One piece that I used was the Onion article headlined “God diagnosed with Bi-Polar disorder.” Hilarious article. I sent copies of it to my former Pastor (who had just retired), my brand-new Pastor, and the Education Director at the Church. I told them I was going to use the article in the next week’s class. It was a great illustration of Old vs. New Testament emphases, an object lesson on how people try to force-fit God into their preconceptions, and an observation on the inconstancy of human viewpoints on God and “stuff”.

The Education Director loved it, and asked me to let her know how the discussion went. My former Pastor loved it, but advised me to be prepared to field concerned questions from parents not familiar with the Onion. My new Pastor wrote back to express his concern that the article might confuse the kids, perhaps even shake their faith. He strongly advised me to think long and hard before introducing the material. He clearly did not recognize the satirical nature of the article.

Well, I used it.
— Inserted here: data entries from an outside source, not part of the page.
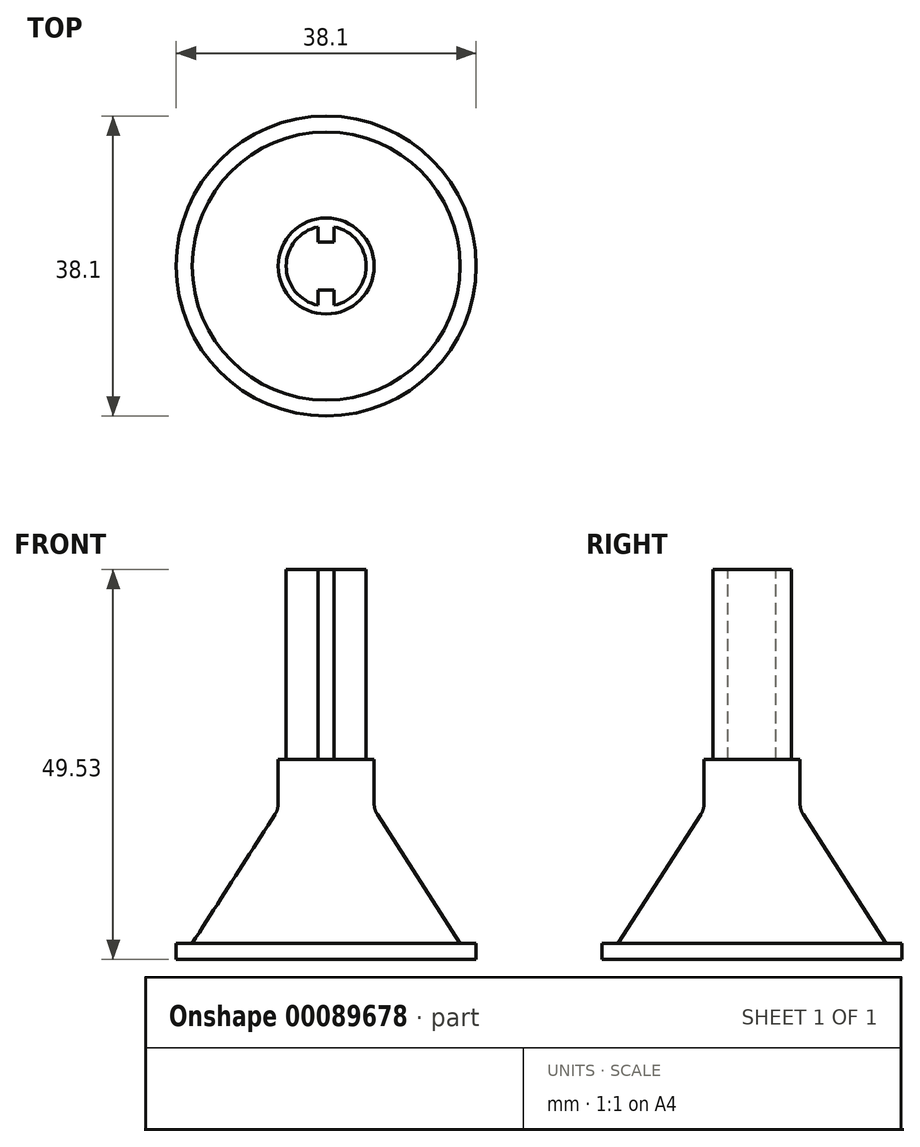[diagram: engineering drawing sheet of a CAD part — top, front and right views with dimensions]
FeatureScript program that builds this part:
annotation { "Feature Type Name" : "Feature", "Feature Type Description" : "" }
export const myFeature = defineFeature(function(context is Context, id is Id, definition is map)
    precondition{}
    {
        {
            var Q0;
            Q0=qCreatedBy(makeId("Front.planeOp"),FACE);
            var sketch = newSketch(context, id + "F0", { "sketchPlane" : qUnion([Q0])});
            skLineSegment(sketch, "E0", {"start": v(0, 0) * mm, "end": v(0, 19.05) * mm});
            skLineSegment(sketch, "E1", {"start": v(0, 19.05) * mm, "end": v(6.1, 19.05) * mm});
            skLineSegment(sketch, "E2", {"start": v(19.05, 0) * mm, "end": v(0, 0) * mm});
            skLineSegment(sketch, "E3.left", {"start": v(0, 19.05) * mm, "end": v(0, 19.05) * mm});
            skLineSegment(sketch, "E3.right", {"start": v(6.1, 19.05) * mm, "end": v(6.1, 19.05) * mm});
            skLineSegment(sketch, "E4.top", {"start": v(0, 25.4) * mm, "end": v(6.1, 25.4) * mm});
            skLineSegment(sketch, "E4.left", {"start": v(0, 19.05) * mm, "end": v(0, 25.4) * mm});
            skLineSegment(sketch, "E4.right", {"start": v(6.1, 19.05) * mm, "end": v(6.1, 25.4) * mm});
            skLineSegment(sketch, "E5", {"start": v(19.05, 0) * mm, "end": v(19.05, 2.03) * mm});
            skLineSegment(sketch, "E6", {"start": v(19.05, 2.03) * mm, "end": v(17.02, 2.03) * mm});
            skLineSegment(sketch, "E7", {"start": v(17.02, 2.03) * mm, "end": v(6.1, 19.05) * mm});
            skSolve(sketch);
        }
        {
            var Q0;
            Q0=qSketchRegion(id+"F0",true);
            var Q1;
            Q1=sQuery(id+"F0.wireOp",EDGE,"E0");
            revolve(context, id + "F1", {"entities" : qUnion([Q0]), "axis" : qUnion([Q1]), "revolveType" : RevolveType.FULL});
        }
        {
            var Q0;
            Q0=makeQuery(id+"F1.opRevolve","SWEPT_FACE",FACE,{"disambiguationData":[OSD([sQuery(id+"F0.wireOp",EDGE,"E4.top")])]});
            var sketch = newSketch(context, id + "F2", { "sketchPlane" : qUnion([Q0])});
            skCircle(sketch, "E8", {"center": v(0, 0) * mm, "radius": 5.08 * mm});
            skSolve(sketch);
        }
        {
            var Q0;
            Q0=qSketchRegion(id+"F2",true);
            extrude(context, id + "F3", {"entities" : qUnion([Q0]), "operationType" : NewBodyOperationType.ADD, "depth" : 24.13 * mm});
        }
        {
            var Q0;
            Q0=makeQuery(id+"F1.opRevolve","SWEPT_EDGE",EDGE,{"disambiguationData":[OSD([sQuery(id+"F0.wireOp",EDGE,"99Yukjws-nxL6-M9vy-GY2z-gxU8x74I4FID"),sQuery(id+"F0.wireOp",EDGE,"E1"),sQuery(id+"F0.wireOp",EDGE,"E4.right")])]});
            fillet(context, id + "F4", {"entities" : qUnion([Q0]), "radius" : 2.54 * mm, "tangentPropagation" : true, "allowEdgeOverflow" : false});
        }
        {
            var Q0;
            Q0=makeQuery(id+"F3.opExtrude","CAP_FACE",FACE,{"disambiguationData":[OSD([sQuery(id+"F2.wireOp",EDGE,"E8")])],"isStart":false});
            var sketch = newSketch(context, id + "F5", { "sketchPlane" : qUnion([Q0])});
            skLineSegment(sketch, "E9.bottom", {"start": v(1.02, 5.59) * mm, "end": v(-1.02, 5.59) * mm});
            skLineSegment(sketch, "E9.top", {"start": v(1.02, 3.05) * mm, "end": v(-1.02, 3.05) * mm});
            skLineSegment(sketch, "E9.left", {"start": v(1.02, 5.59) * mm, "end": v(1.02, 3.05) * mm});
            skLineSegment(sketch, "E9.right", {"start": v(-1.02, 5.59) * mm, "end": v(-1.02, 3.05) * mm});
            skPoint(sketch, "E9.middle", {"position": v(0, 4.32) * mm});
            skLineSegment(sketch, "E10.bottom", {"start": v(1.02, -5.59) * mm, "end": v(-1.02, -5.59) * mm});
            skLineSegment(sketch, "E10.top", {"start": v(1.02, -3.05) * mm, "end": v(-1.02, -3.05) * mm});
            skLineSegment(sketch, "E10.left", {"start": v(1.02, -5.59) * mm, "end": v(1.02, -3.05) * mm});
            skLineSegment(sketch, "E10.right", {"start": v(-1.02, -5.59) * mm, "end": v(-1.02, -3.05) * mm});
            skPoint(sketch, "E10.middle", {"position": v(0, -4.32) * mm});
            skSolve(sketch);
        }
        {
            var Q0;
            Q0 = qSketchRegion(id + "F5", true);
            extrude(context, id + "F6", {"entities" : qUnion([Q0]), "operationType" : NewBodyOperationType.REMOVE, "oppositeDirection" : true, "depth" : 24.13 * mm});
        }
    });
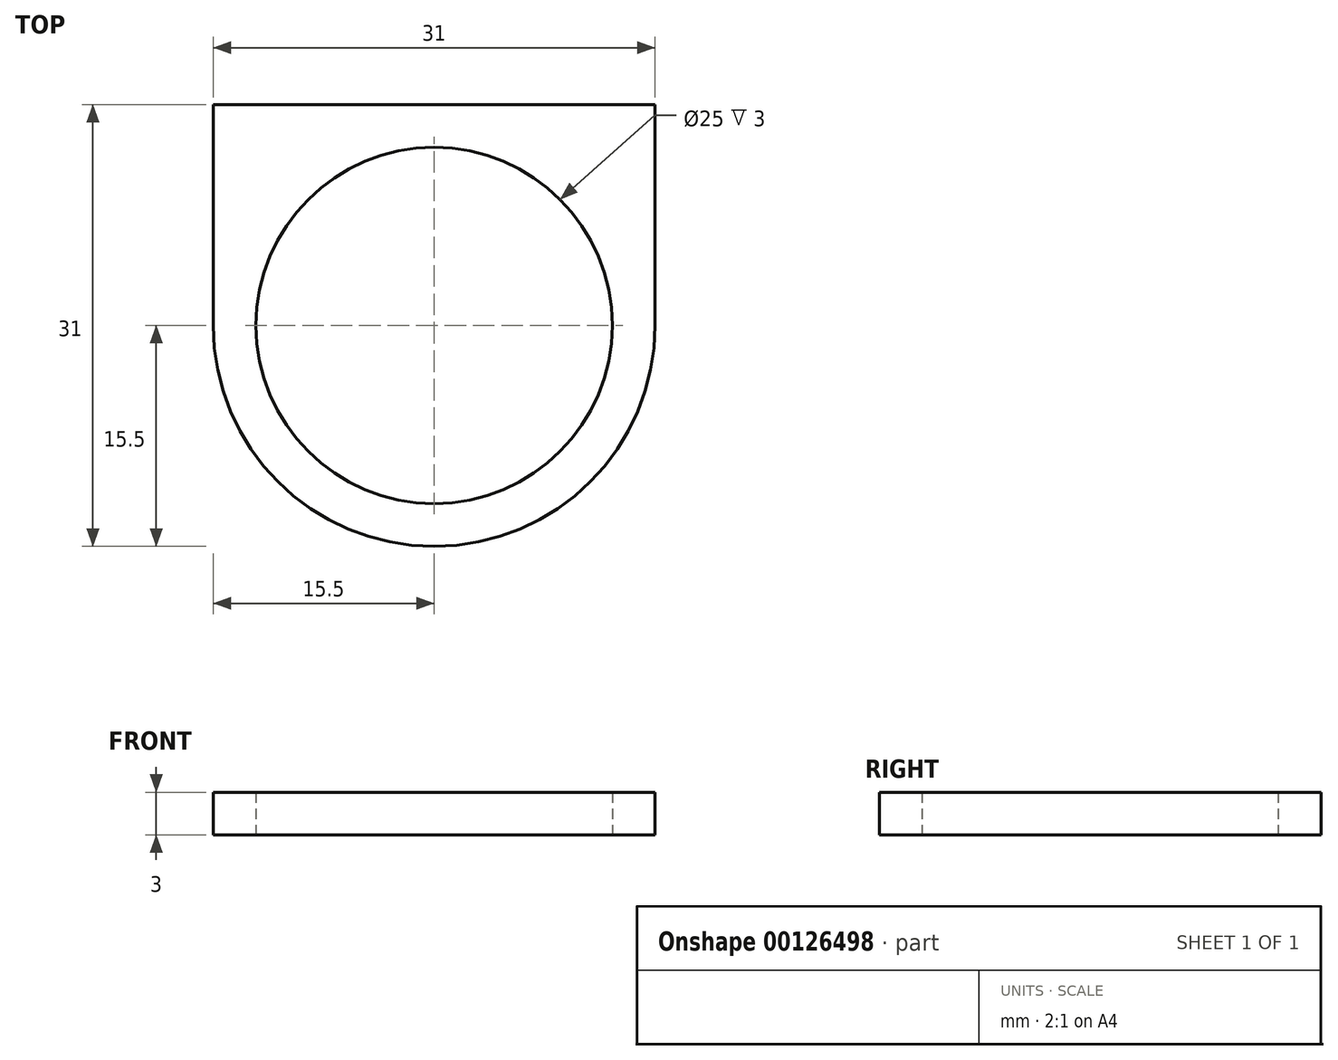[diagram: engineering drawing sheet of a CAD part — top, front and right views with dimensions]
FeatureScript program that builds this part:
annotation { "Feature Type Name" : "Feature", "Feature Type Description" : "" }
export const myFeature = defineFeature(function(context is Context, id is Id, definition is map)
    precondition{}
    {
        {
            var Q0;
            Q0=qCreatedBy(makeId("Top.planeOp"),FACE);
            var sketch = newSketch(context, id + "F0", { "sketchPlane" : qUnion([Q0])});
            skCircle(sketch, "E0", {"center": v(0, 0) * mm, "radius": 12.5 * mm});
            skArc(sketch, "E1.0", {"start": v(-15.5, 0) * mm, "mid": v(0, -15.5) * mm, "end": v(15.5, 0) * mm});
            skLineSegment(sketch, "E2", {"start": v(-15.5, 0) * mm, "end": v(-15.5, 15.5) * mm});
            skLineSegment(sketch, "E3", {"start": v(15.5, 0) * mm, "end": v(15.5, 15.5) * mm});
            skPoint(sketch, "E4.start.orphan", {"position": v(0, 15.5) * mm});
            skLineSegment(sketch, "E5", {"start": v(0, 0) * mm, "end": v(0, 24.6) * mm, "construction": true});
            skLineSegment(sketch, "E6", {"start": v(0, 15.5) * mm, "end": v(-12.5, 15.5) * mm});
            skLineSegment(sketch, "E7", {"start": v(0, 15.5) * mm, "end": v(12.5, 15.5) * mm});
            skLineSegment(sketch, "E8", {"start": v(-15.5, 15.5) * mm, "end": v(-12.5, 15.5) * mm});
            skLineSegment(sketch, "E9", {"start": v(15.5, 15.5) * mm, "end": v(12.5, 15.5) * mm});
            skSolve(sketch);
        }
        {
            var Q0;
            Q0=qSketchRegion(id+"F0",true);
            extrude(context, id + "F1", {"entities" : qUnion([Q0]), "endBound" : BoundingType.SYMMETRIC, "depth" : 3 * mm});
        }
    });
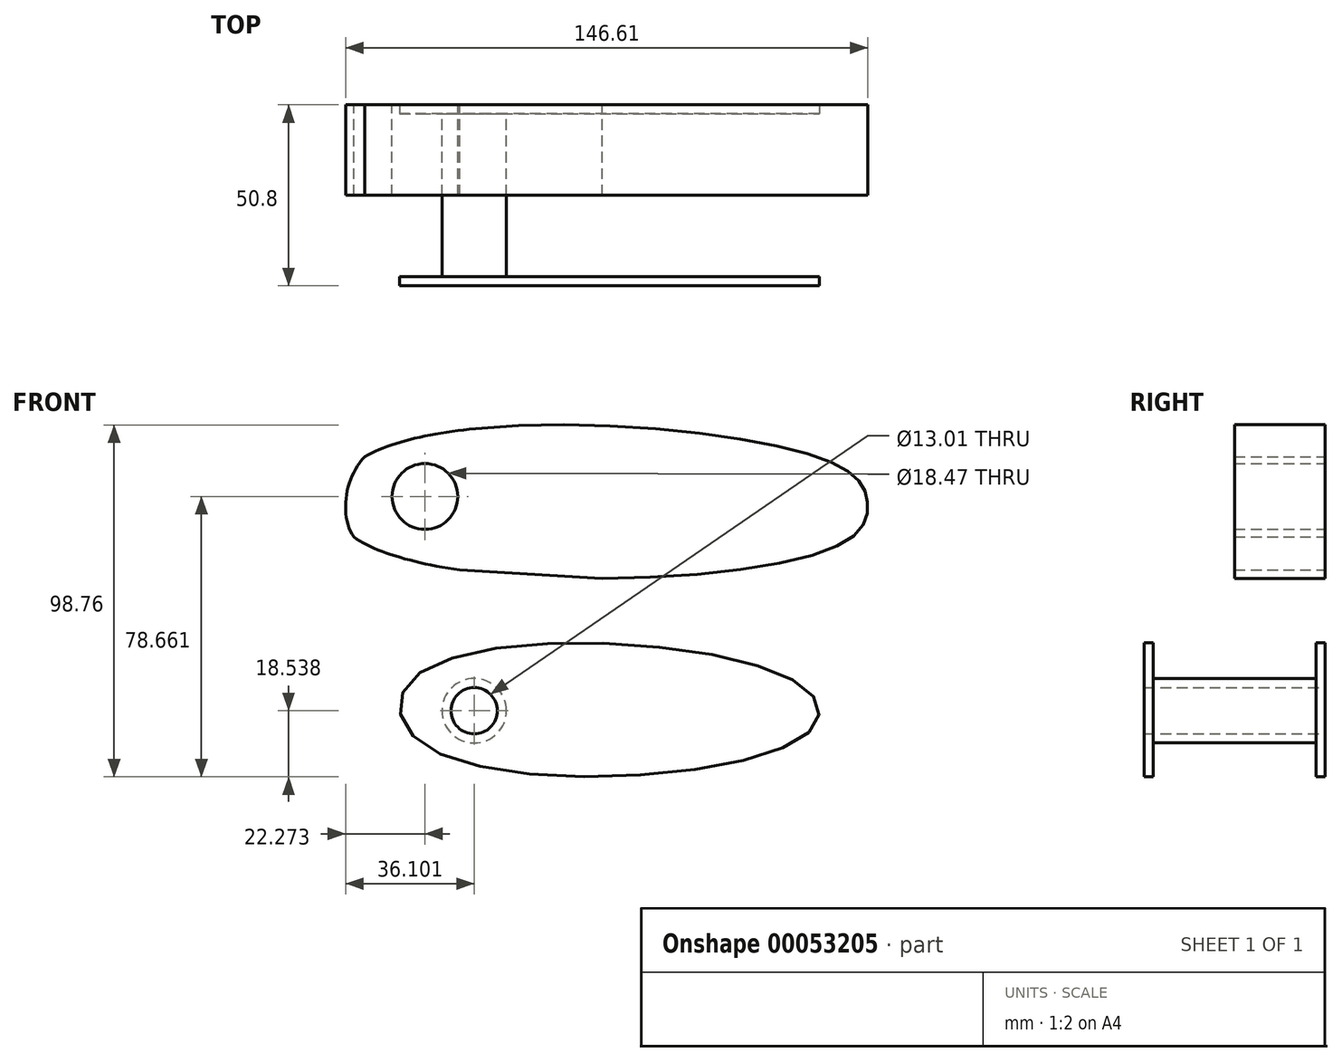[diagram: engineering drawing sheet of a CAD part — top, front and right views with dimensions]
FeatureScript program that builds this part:
annotation { "Feature Type Name" : "Feature", "Feature Type Description" : "" }
export const myFeature = defineFeature(function(context is Context, id is Id, definition is map)
    precondition{}
    {
        {
            var Q0;
            Q0=qCreatedBy(makeId("Front.planeOp"),FACE);
            var sketch = newSketch(context, id + "F0", { "sketchPlane" : qUnion([Q0])});
            skFitSpline(sketch, "E0", {"points": [v(-68.42, 42.44) * mm, v(59.76, 42) * mm, v(72.76, 29.88) * mm, v(63.23, 16.89) * mm, v(-71.46, 19.92) * mm, v(-68.42, 42.44) * mm]});
            skFitSpline(sketch, "E1", {"points": [v(-52.83, -18.19) * mm, v(52.83, -20.79) * mm, v(55, -35.94) * mm, v(-50.24, -39.4) * mm, v(-52.83, -18.19) * mm]});
            skFitSpline(sketch, "E2", {"points": [v(-37.3, 50.3) * mm, v(-68.42, 42.44) * mm, v(-71.46, 19.92) * mm, v(-41.68, 10.66) * mm], "startDerivative": vector(-103.97, -3.7) * mm, "endDerivative": vector(107.57, -9.1) * mm});
            skCircle(sketch, "E3", {"center": v(-51.48, 31.27) * mm, "radius": 9.23 * mm});
            skArc(sketch, "E4.trimOffspring", {"start": v(-47.73, 22.83) * mm, "mid": v(-48.92, 22.5) * mm, "end": v(-50.1, 22.14) * mm});
            skFitSpline(sketch, "E5", {"points": [v(-1.76, 8.24) * mm, v(-41.68, 10.66) * mm], "startDerivative": vector(-39.92, 2.42) * mm, "endDerivative": vector(-39.92, 2.42) * mm});
            skCircle(sketch, "E6", {"center": v(-37.65, -28.85) * mm, "radius": 6.5 * mm});
            skSolve(sketch);
        }
        {
            var Q0;
            Q0=makeQuery(id+"F0.imprint","IMPRINT",FACE,{"disambiguationData":[TD([[makeQuery(id+"F0.imprint","IMPRINT",EDGE,{"derivedFrom":sQuery(id+"F0.wireOp",EDGE,"E0")}),-1.0]])]});
            extrude(context, id + "F1", {"entities" : qUnion([Q0]), "depth" : 25.4 * mm});
        }
        {
            var Q0;
            Q0=makeQuery(id+"F0.imprint","IMPRINT",FACE,{"disambiguationData":[TD([[makeQuery(id+"F0.imprint","IMPRINT",EDGE,{"derivedFrom":sQuery(id+"F0.wireOp",EDGE,"E1")}),-1.0]])]});
            extrude(context, id + "F2", {"entities" : qUnion([Q0]), "depth" : 50.8 * mm});
        }
        {
            var Q0;
            Q0=makeQuery(id+"F2.opExtrude","SWEPT_FACE",FACE,{"disambiguationData":[OSD([sQuery(id+"F0.wireOp",EDGE,"E1")])]});
            shell(context, id + "F3", {"entities" : qUnion([Q0]), "thickness" : 2.54 * mm});
        }
    });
We had a terrific discussion on the nature of God, and on our perception of the nature of God - how it is formed, how it has changed, what effects it, societal expectations, the role of the “religious” in its formation, etc. etc. It was a great discussion, and everyone came away with a little more insight than we had walked in with.

Feedback? None from the parents, except a few who wanted to know how I came up with so many ideas that seemed to really energize their teenagers. My students came back the next week with more ideas that had percolated during the week, related to the article.

And my (now former) new Pastor? He’s still as clueless as he was then.

It sounds to me like many of the above mentioned teachers are making more than they deserve.

I also had a history teacher who didn’t read the assignments. Every week, my class had to answer a series of essay questions for homework, with each answer just a single paragraph long. I suspected he didn’t read them because there were never any comments, just a series of checkmarks acknowledging that I had in fact written one-paragraph essays. I started testing the teacher by inserting nonsense sentences in the middle of paragraphs, like “Basset hounds have very long ears” and “Scotsmen wear nothing under their kilts.” The teacher never noticed.

I had the same experience, except I would actually write in the middle of the paragraph, “Are you reading this?”

My religion teacher does the exact same thing, but then I don’t really expect much more from him…

I’ve had some of my students try this stunt. They usually don’t believe I read them, because I read 1000wpm and get them back to them very quickly. I don’t comment on their “inserts” and wait until they try it with a major assignment. Then I nail them to the wall. I rarely have to reinforce the lesson later. :smiley:

This was a rather major assignment. :smiley:

In one language class where we were supposed to write a commentary of a particularly insipid piece of French prose, I wrote that the text seemed to “counterpoint the surrealism of the underlying metaphor” (with mental apologies to Douglas Adams).

When I got the essay back, I found that I’d gotten my best mark ever, and the passage in question was marked with a big tick.

Obviously the teacher thought it actually meant something.

I hope you and your colleagues are in the minority.